ACTIONS À RÉALISER:
1 - Recopiez le passage de l'extrait sur le pluralisme dans la majorité qui commence par « Troisième observation. Ce » et se termine par « le désespoir démocratique. ».
2 - Dans les entrées, remplacez « degrees » par « deg » sur les lignes allant de celle qui contient « green star: rotated 10 degrees counterclockwise » jusqu'à celle qui contient « gray line: moved 16 px right, 4 px down », bornes comprises. Redonnez uniquement ces lignes, sans autre modification et sans les images.

Eh bien, c'est la même chose à mes yeux dans la majorité. Le pluralisme, cela dépend de nous. N'attendons pas de cadeau, il n'y en aura pas.
Si en revanche nous croyons plus fort que les autres à notre idéal, à nos convictions, alors nous gagnerons l'équilibre, nous l'obtiendrons par la victoire et en manifestant notre engagement sur le terrain.
L'équilibre des forces dans la majorité dépend en réalité de la volonté de l'organisation et de notre force de conviction. C'est pourquoi je dis aujourd'hui : ce défi de l'équilibre, nous l'acceptons, pour les réformes, pour la France et pour une certaine idée que nous nous sommes formés de la démocratie.
Troisième observation. Ce qui est entre nos mains, au-delà du pluralisme et au-delà des réformes, c'est la question de l'espoir que l'on doit ré enraciner dans notre peuple.
Comme Hervé Morin l'a dit, nous n'avons pas oublié le 21 avril, ce jour où s'est exprimé le désespoir démocratique.
Ce désespoir, on le voyait monter .Je crois n'avoir pas fait un seul meeting de campagne électorale ni une seule émission sans dire : vous vous trompez, le scénario que vous avez écrit tout seul, les Français ne l'adopteront pas ; le duel que vous nous prévoyez et préparez, les Français n'en voudront pas. Il va se passer quelque chose qui est de l'ordre du séisme. Eh bien tout cela que l'on voyait monter, cela s'est manifesté malheureusement par le score de l'extrême droite le 21 avril.

DONNÉES ENREGISTRÉES:
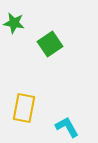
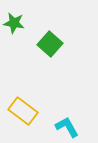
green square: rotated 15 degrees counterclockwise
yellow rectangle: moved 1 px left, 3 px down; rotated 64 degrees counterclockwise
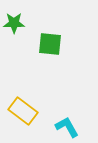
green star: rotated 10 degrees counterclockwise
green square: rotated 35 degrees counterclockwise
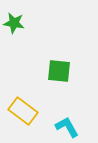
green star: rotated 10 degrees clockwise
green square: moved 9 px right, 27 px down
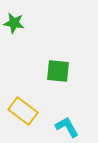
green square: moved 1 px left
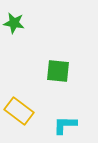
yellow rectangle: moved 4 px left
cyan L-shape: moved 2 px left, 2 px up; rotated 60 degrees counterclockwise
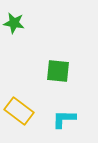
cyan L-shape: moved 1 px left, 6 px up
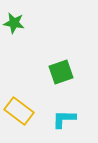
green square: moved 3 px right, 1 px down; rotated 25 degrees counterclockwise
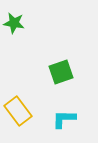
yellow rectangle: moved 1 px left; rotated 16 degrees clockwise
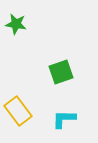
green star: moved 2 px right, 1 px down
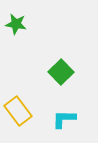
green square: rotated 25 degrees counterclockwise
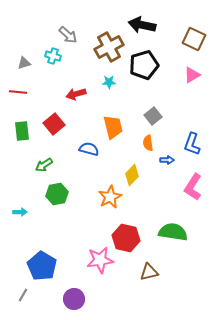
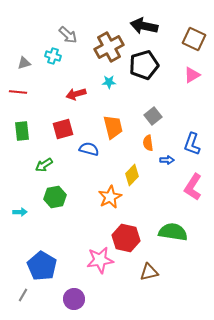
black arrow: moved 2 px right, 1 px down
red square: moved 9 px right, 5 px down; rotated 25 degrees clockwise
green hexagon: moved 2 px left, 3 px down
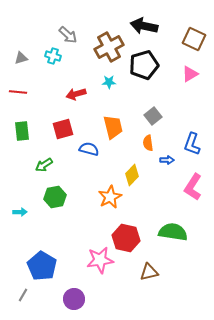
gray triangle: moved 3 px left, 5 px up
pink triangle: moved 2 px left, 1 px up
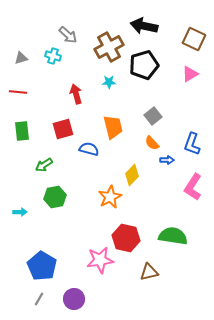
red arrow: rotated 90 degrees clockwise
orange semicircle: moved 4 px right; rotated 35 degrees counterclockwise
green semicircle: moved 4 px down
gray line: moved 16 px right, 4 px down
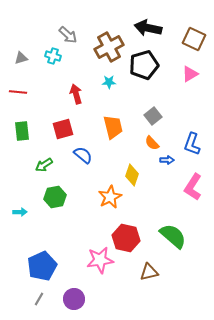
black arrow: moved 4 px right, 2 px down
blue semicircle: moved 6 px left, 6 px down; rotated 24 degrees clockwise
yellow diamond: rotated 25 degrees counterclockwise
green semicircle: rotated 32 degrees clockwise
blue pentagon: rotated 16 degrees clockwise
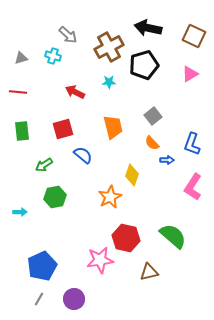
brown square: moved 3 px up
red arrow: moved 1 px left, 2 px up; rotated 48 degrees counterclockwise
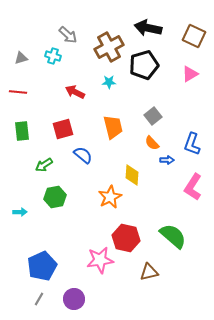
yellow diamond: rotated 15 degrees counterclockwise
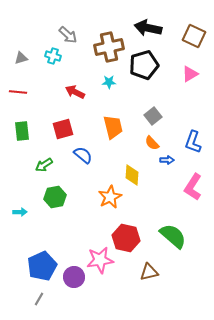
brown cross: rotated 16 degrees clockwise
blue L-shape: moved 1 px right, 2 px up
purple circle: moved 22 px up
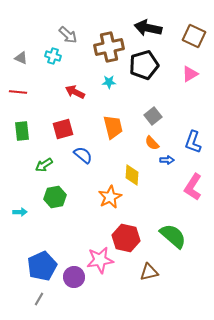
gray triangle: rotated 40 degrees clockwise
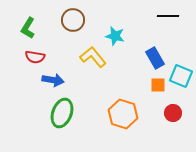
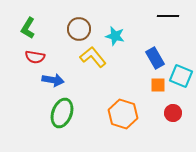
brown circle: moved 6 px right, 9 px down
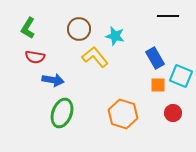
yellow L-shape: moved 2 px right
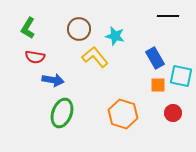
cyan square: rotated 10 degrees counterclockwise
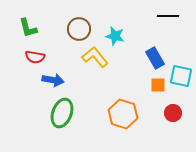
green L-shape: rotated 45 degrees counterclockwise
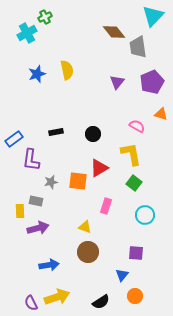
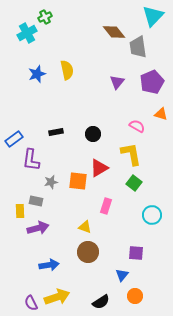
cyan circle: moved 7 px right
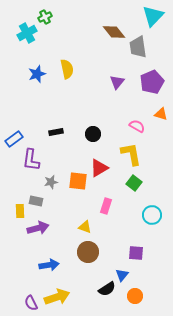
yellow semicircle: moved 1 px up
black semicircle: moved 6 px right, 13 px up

RÉSULTATS ATTENDUS:
1 -
Troisième observation. Ce qui est entre nos mains, au-delà du pluralisme et au-delà des réformes, c'est la question de l'espoir que l'on doit ré enraciner dans notre peuple.
Comme Hervé Morin l'a dit, nous n'avons pas oublié le 21 avril, ce jour où s'est exprimé le désespoir démocratique.

2 -
green star: rotated 10 deg counterclockwise
green square: rotated 35 deg counterclockwise
green star: rotated 10 deg clockwise
green square: moved 9 px right, 27 px down
green square: moved 1 px left
yellow rectangle: moved 4 px left
cyan L-shape: moved 2 px left, 2 px up; rotated 60 deg counterclockwise
cyan L-shape: moved 1 px left, 6 px up
green square: moved 3 px right, 1 px down; rotated 25 deg counterclockwise
yellow rectangle: moved 1 px left; rotated 16 deg clockwise
green star: moved 2 px right, 1 px down
green square: rotated 25 deg counterclockwise
black arrow: moved 2 px right, 1 px down
red square: moved 9 px right, 5 px down; rotated 25 deg clockwise
green hexagon: moved 2 px left, 3 px down
gray triangle: moved 3 px left, 5 px up
pink triangle: moved 2 px left, 1 px up
red arrow: rotated 90 deg clockwise
orange semicircle: moved 4 px right; rotated 35 deg counterclockwise
green semicircle: moved 4 px down
gray line: moved 16 px right, 4 px down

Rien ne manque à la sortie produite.